Le gouvernement singapourien a annoncé, mardi 5 mai 2026, une mesure controversée visant à réintroduire les châtiments corporels dans les établissements scolaires pour les élèves reconnus coupables de harcèlement ou de cyberharcèlement. Cette décision, applicable uniquement aux élèves masculins âgés d’au moins 9 ans, prévoit l’administration de trois coups de canne maximum lorsque toutes les autres sanctions se seront révélées inefficaces. Selon Ouest France, cette mesure s’inscrit dans un cadre strict, où l’usage de la force physique ne pourra intervenir qu’en dernier recours.

Ce qu'il faut retenir

  • Réintroduction des châtiments corporels pour les élèves masculins de 9 ans et plus à Singapour
  • Sanction limitée à trois coups de canne maximum en cas de harcèlement ou cyberharcèlement
  • Mesure appliquée uniquement après échec de toutes les autres punitions
  • Décision annoncée le 5 mai 2026 par le gouvernement singapourien

Cette annonce intervient dans un contexte où les autorités singapouriennes cherchent à endiguer un phénomène de harcèlement scolaire en augmentation ces dernières années. D’après les chiffres officiels cités par Ouest France, près de 15 % des élèves du pays auraient été victimes de violences verbales ou physiques en 2025, un taux jugé inacceptable par le ministère de l’Éducation. Le gouvernement justifie cette mesure par la nécessité d’instaurer une dissuasion forte, alors que les méthodes traditionnelles de médiation et de sanctions éducatives peinent à produire des résultats tangibles.

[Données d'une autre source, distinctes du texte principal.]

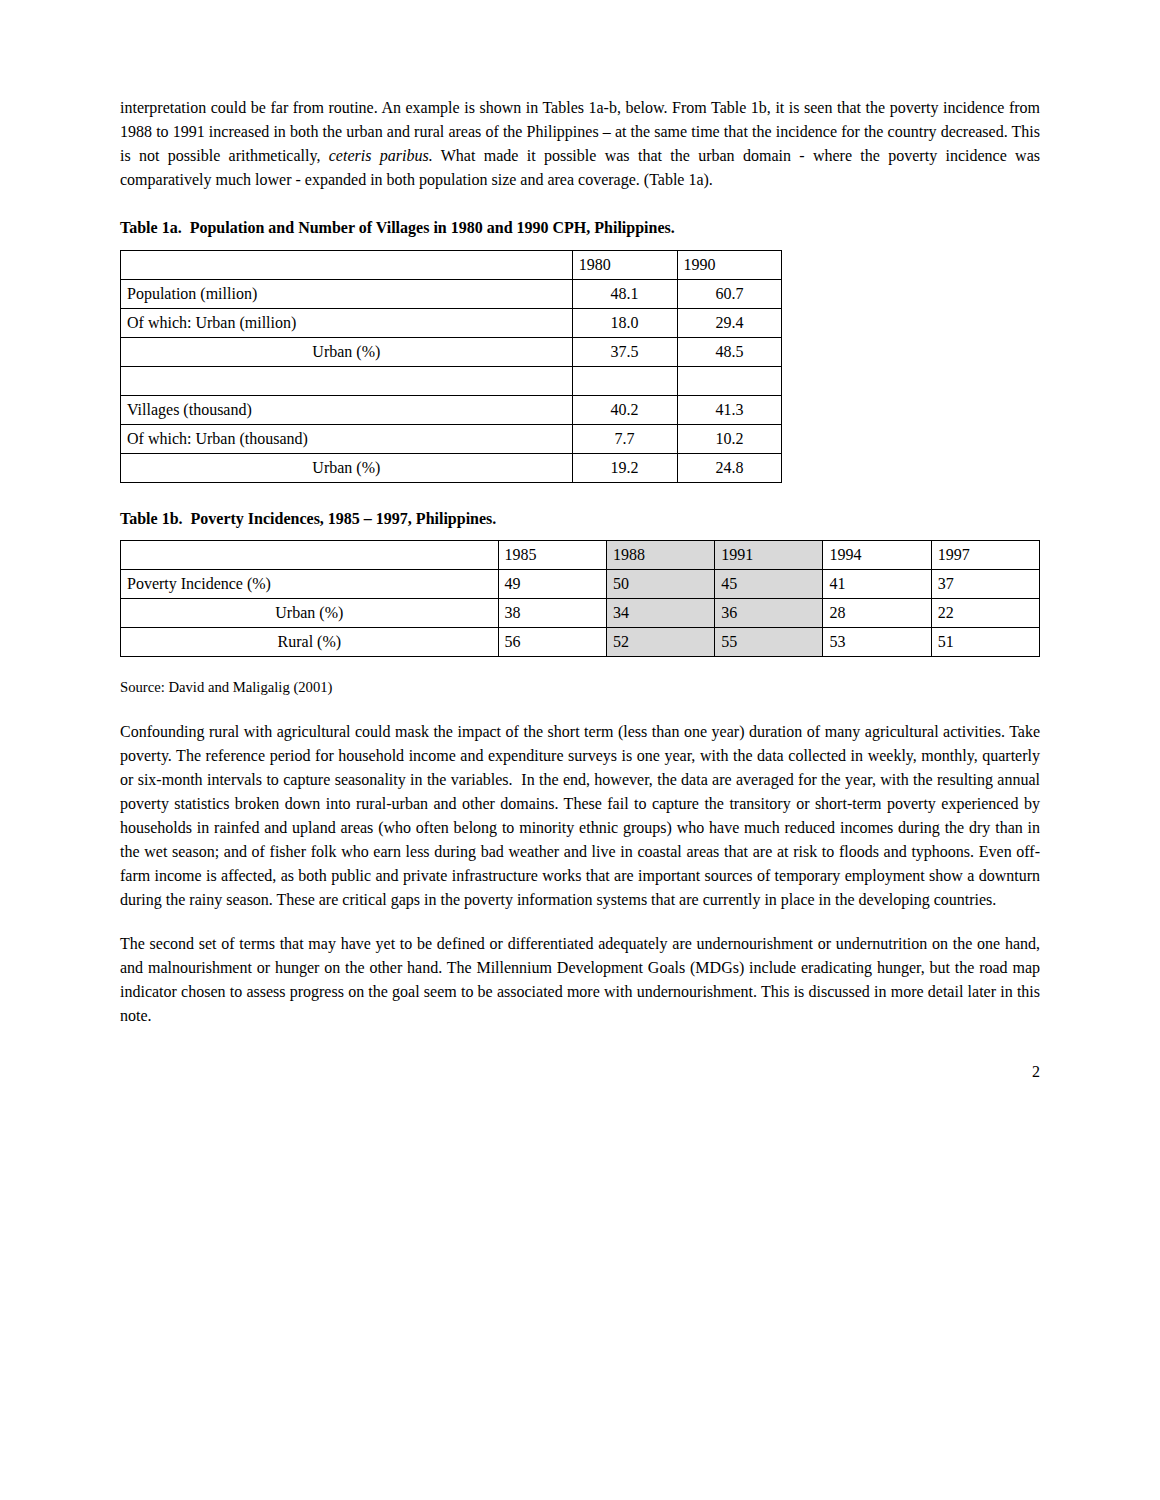interpretation could be far from routine. An example is shown in Tables 1a-b, below. From Table 1b, it is seen that the poverty incidence from 1988 to 1991 increased in both the urban and rural areas of the Philippines – at the same time that the incidence for the country decreased. This is not possible arithmetically, ceteris paribus. What made it possible was that the urban domain - where the poverty incidence was comparatively much lower - expanded in both population size and area coverage. (Table 1a).
Table 1a. Population and Number of Villages in 1980 and 1990 CPH, Philippines.
| | 1980 | 1990 |
| Population (million) | 48.1 | 60.7 |
| Of which: Urban (million) | 18.0 | 29.4 |
| Urban (%) | 37.5 | 48.5 |
| Villages (thousand) | 40.2 | 41.3 |
| Of which: Urban (thousand) | 7.7 | 10.2 |
| Urban (%) | 19.2 | 24.8 |
Table 1b. Poverty Incidences, 1985 – 1997, Philippines.
| | 1985 | 1988 | 1991 | 1994 | 1997 |
| Poverty Incidence (%) | 49 | 50 | 45 | 41 | 37 |
| Urban (%) | 38 | 34 | 36 | 28 | 22 |
| Rural (%) | 56 | 52 | 55 | 53 | 51 |
Source: David and Maligalig (2001)
Confounding rural with agricultural could mask the impact of the short term (less than one year) duration of many agricultural activities. Take poverty. The reference period for household income and expenditure surveys is one year, with the data collected in weekly, monthly, quarterly or six-month intervals to capture seasonality in the variables. In the end, however, the data are averaged for the year, with the resulting annual poverty statistics broken down into rural-urban and other domains. These fail to capture the transitory or short-term poverty experienced by households in rainfed and upland areas (who often belong to minority ethnic groups) who have much reduced incomes during the dry than in the wet season; and of fisher folk who earn less during bad weather and live in coastal areas that are at risk to floods and typhoons. Even off-farm income is affected, as both public and private infrastructure works that are important sources of temporary employment show a downturn during the rainy season. These are critical gaps in the poverty information systems that are currently in place in the developing countries.
The second set of terms that may have yet to be defined or differentiated adequately are undernourishment or undernutrition on the one hand, and malnourishment or hunger on the other hand. The Millennium Development Goals (MDGs) include eradicating hunger, but the road map indicator chosen to assess progress on the goal seem to be associated more with undernourishment. This is discussed in more detail later in this note.
2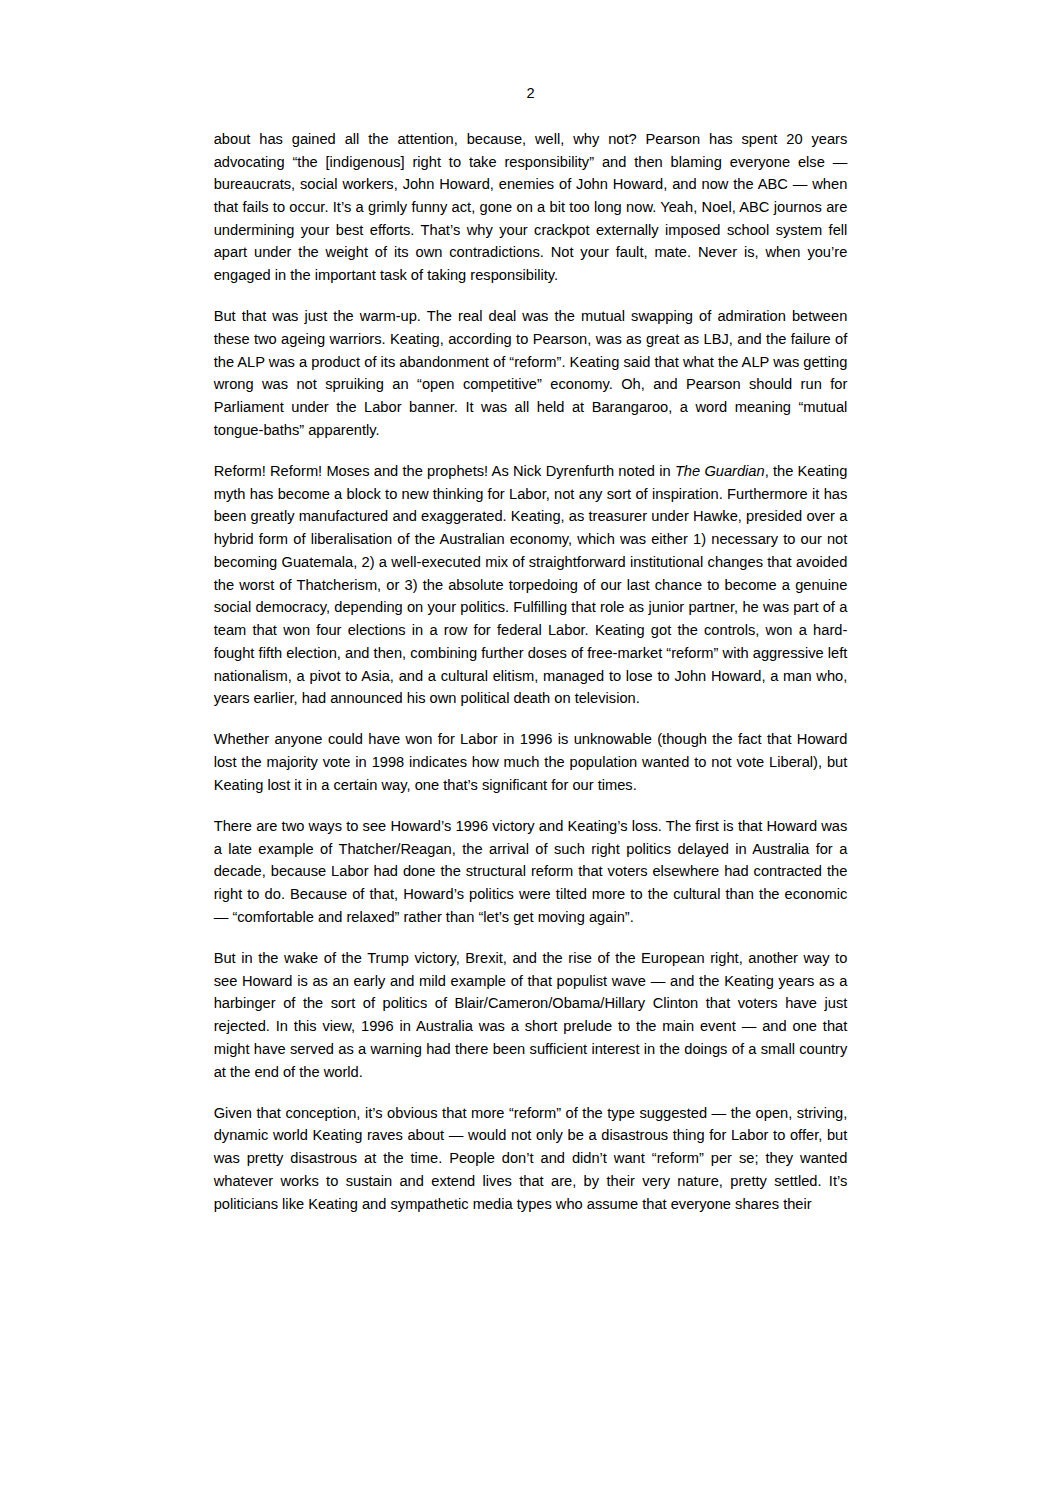2
about has gained all the attention, because, well, why not? Pearson has spent 20 years advocating “the [indigenous] right to take responsibility” and then blaming everyone else — bureaucrats, social workers, John Howard, enemies of John Howard, and now the ABC — when that fails to occur. It’s a grimly funny act, gone on a bit too long now. Yeah, Noel, ABC journos are undermining your best efforts. That’s why your crackpot externally imposed school system fell apart under the weight of its own contradictions. Not your fault, mate. Never is, when you’re engaged in the important task of taking responsibility.
But that was just the warm-up. The real deal was the mutual swapping of admiration between these two ageing warriors. Keating, according to Pearson, was as great as LBJ, and the failure of the ALP was a product of its abandonment of “reform”. Keating said that what the ALP was getting wrong was not spruiking an “open competitive” economy. Oh, and Pearson should run for Parliament under the Labor banner. It was all held at Barangaroo, a word meaning “mutual tongue-baths” apparently.
Reform! Reform! Moses and the prophets! As Nick Dyrenfurth noted in The Guardian, the Keating myth has become a block to new thinking for Labor, not any sort of inspiration. Furthermore it has been greatly manufactured and exaggerated. Keating, as treasurer under Hawke, presided over a hybrid form of liberalisation of the Australian economy, which was either 1) necessary to our not becoming Guatemala, 2) a well-executed mix of straightforward institutional changes that avoided the worst of Thatcherism, or 3) the absolute torpedoing of our last chance to become a genuine social democracy, depending on your politics. Fulfilling that role as junior partner, he was part of a team that won four elections in a row for federal Labor. Keating got the controls, won a hard-fought fifth election, and then, combining further doses of free-market “reform” with aggressive left nationalism, a pivot to Asia, and a cultural elitism, managed to lose to John Howard, a man who, years earlier, had announced his own political death on television.
Whether anyone could have won for Labor in 1996 is unknowable (though the fact that Howard lost the majority vote in 1998 indicates how much the population wanted to not vote Liberal), but Keating lost it in a certain way, one that’s significant for our times.
There are two ways to see Howard’s 1996 victory and Keating’s loss. The first is that Howard was a late example of Thatcher/Reagan, the arrival of such right politics delayed in Australia for a decade, because Labor had done the structural reform that voters elsewhere had contracted the right to do. Because of that, Howard’s politics were tilted more to the cultural than the economic — “comfortable and relaxed” rather than “let’s get moving again”.
But in the wake of the Trump victory, Brexit, and the rise of the European right, another way to see Howard is as an early and mild example of that populist wave — and the Keating years as a harbinger of the sort of politics of Blair/Cameron/Obama/Hillary Clinton that voters have just rejected. In this view, 1996 in Australia was a short prelude to the main event — and one that might have served as a warning had there been sufficient interest in the doings of a small country at the end of the world.
Given that conception, it’s obvious that more “reform” of the type suggested — the open, striving, dynamic world Keating raves about — would not only be a disastrous thing for Labor to offer, but was pretty disastrous at the time. People don’t and didn’t want “reform” per se; they wanted whatever works to sustain and extend lives that are, by their very nature, pretty settled. It’s politicians like Keating and sympathetic media types who assume that everyone shares their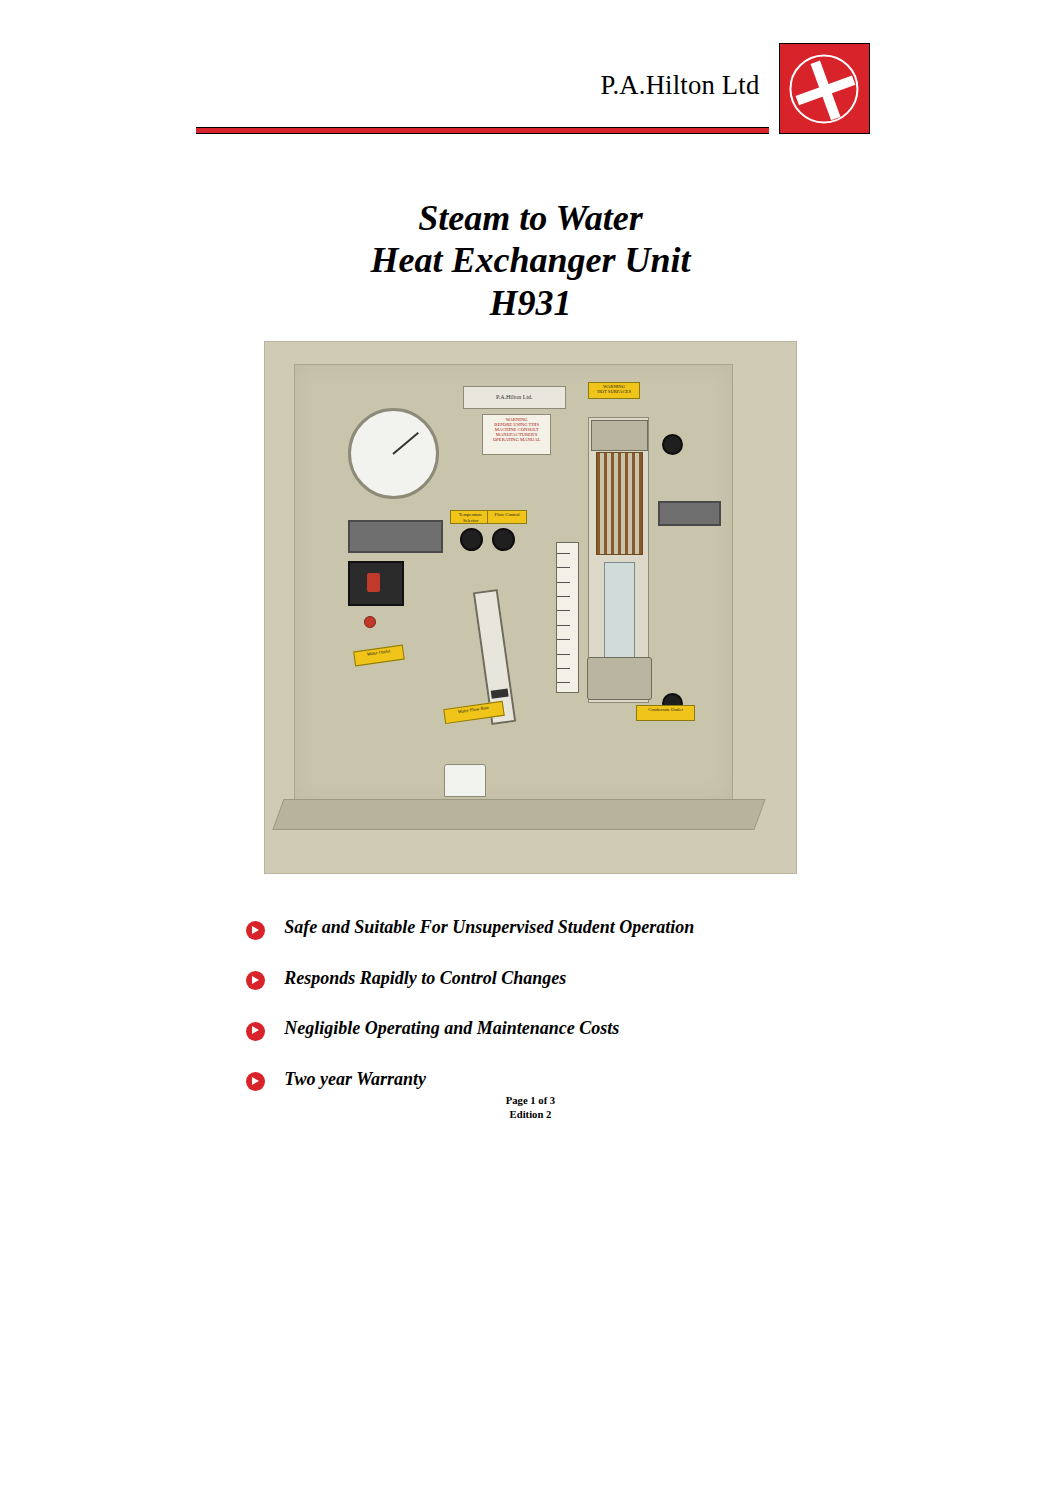P.A.Hilton Ltd
Steam to Water
Heat Exchanger Unit
H931
P.A.Hilton Ltd.
WARNING
BEFORE USING THIS MACHINE CONSULT MANUFACTURER'S OPERATING MANUAL
WARNING
HOT SURFACES
Temperature Selector
Flow Control
Water Outlet
Water Flow Rate
Condensate Outlet
Safe and Suitable For Unsupervised Student Operation
Responds Rapidly to Control Changes
Negligible Operating and Maintenance Costs
Two year Warranty
Page 1 of 3
Edition 2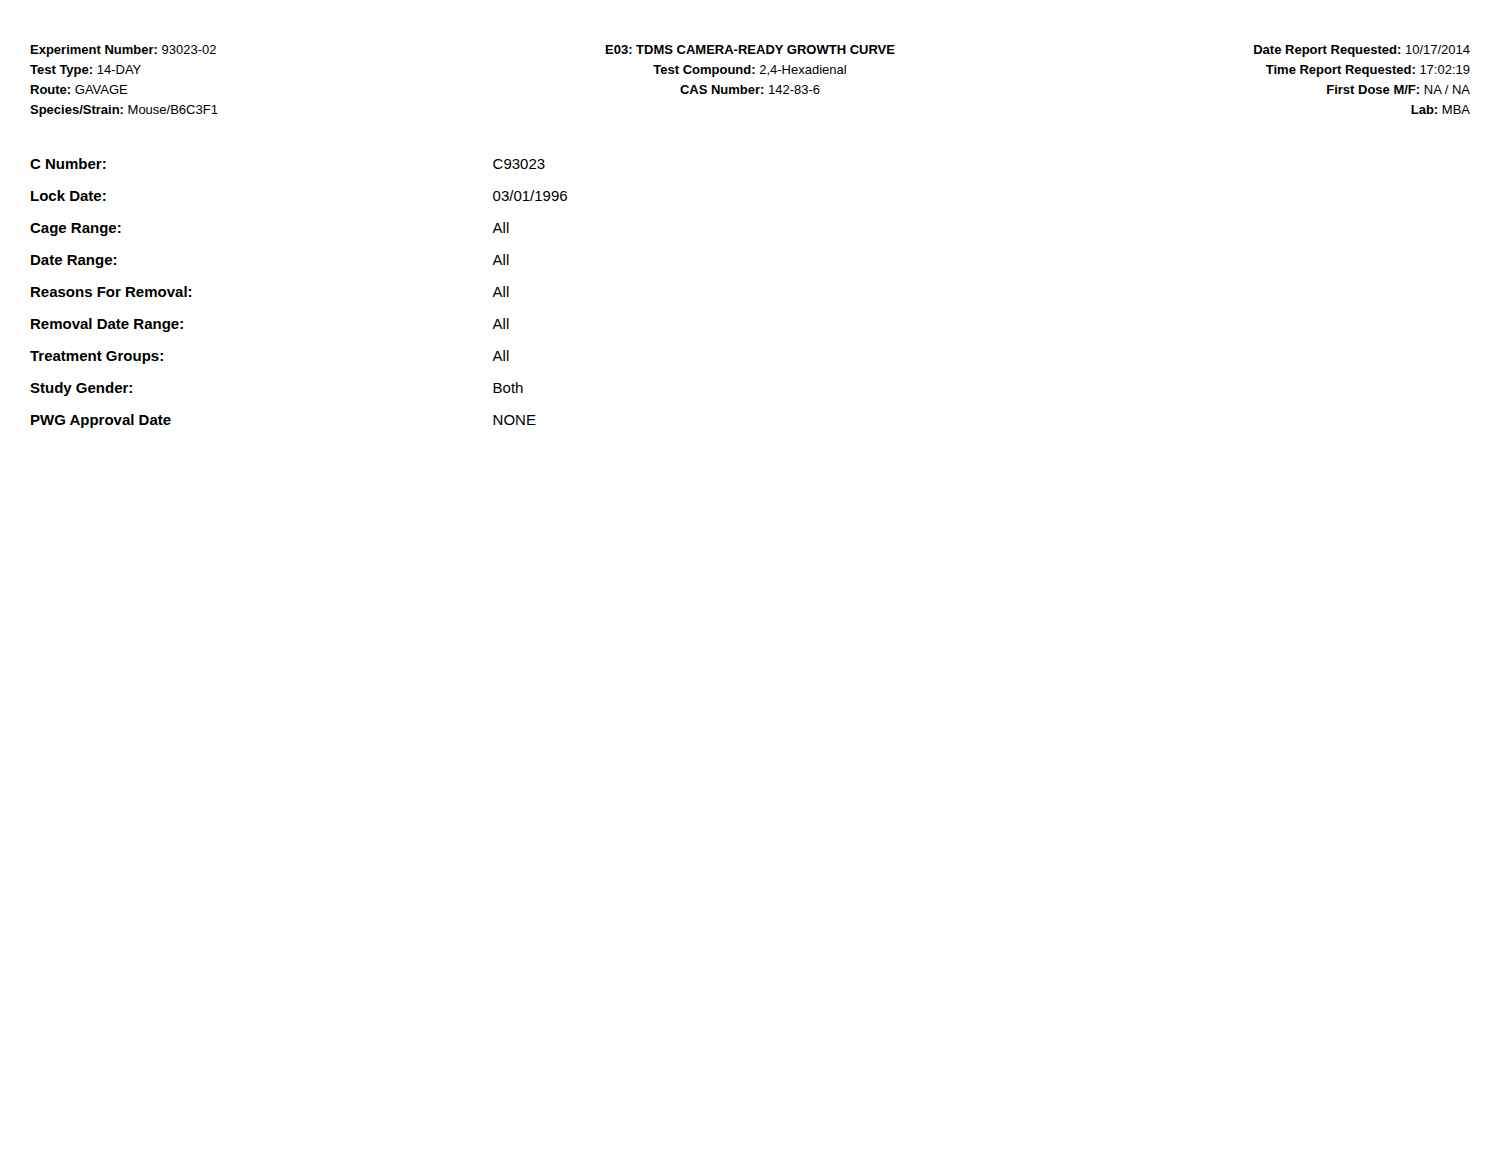| Experiment Number: 93023-02 | E03: TDMS CAMERA-READY GROWTH CURVE | Date Report Requested: 10/17/2014 |
| Test Type: 14-DAY | Test Compound: 2,4-Hexadienal | Time Report Requested: 17:02:19 |
| Route: GAVAGE | CAS Number: 142-83-6 | First Dose M/F: NA / NA |
| Species/Strain: Mouse/B6C3F1 | | Lab: MBA |
| C Number: | C93023 |
| Lock Date: | 03/01/1996 |
| Cage Range: | All |
| Date Range: | All |
| Reasons For Removal: | All |
| Removal Date Range: | All |
| Treatment Groups: | All |
| Study Gender: | Both |
| PWG Approval Date | NONE |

Le ministère de l’Éducation de Singapour a précisé dans un communiqué que l’usage de la canne, traditionnellement réservée aux infractions graves, serait encadré par des procédures strictes. « Les coups de canne ne seront administrés qu’en dernier recours, après une évaluation individuelle de chaque cas », a déclaré un porte-parole du ministère. Les établissements scolaires devront également documenter chaque sanction imposée, en détaillant les motifs et les mesures alternatives tentées en amont. Cette transparence vise à éviter les abus, alors que la société singapourienne reste divisée sur la question des châtiments corporels dans l’éducation.

Les associations de défense des droits de l’enfant ont réagi avec scepticisme à cette annonce. « Cette mesure risque d’aggraver la violence plutôt que de la prévenir », a critiqué un représentant de l’ONG *Save the Children Singapore*. De son côté, le gouvernement a souligné que Singapour n’est pas le premier pays à recourir à des châtiments corporels dans les écoles, rappelant que des pays comme la Malaisie ou le Royaume-Uni autorisent encore cette pratique dans certains cas. Pour autant, la décision singapourienne suscite des interrogations sur son efficacité réelle à long terme.

Et maintenant ?

Le gouvernement singapourien a indiqué que cette mesure serait évaluée après une période probatoire de six mois, avec un bilan prévu en novembre 2026. Si les résultats s’avèrent positifs, d’autres formes de sanctions physiques pourraient être envisagées pour d’autres types d’infractions scolaires. Dans le même temps, les autorités promettent un renforcement des programmes de prévention et de sensibilisation au harcèlement, en collaboration avec les familles et les associations locales.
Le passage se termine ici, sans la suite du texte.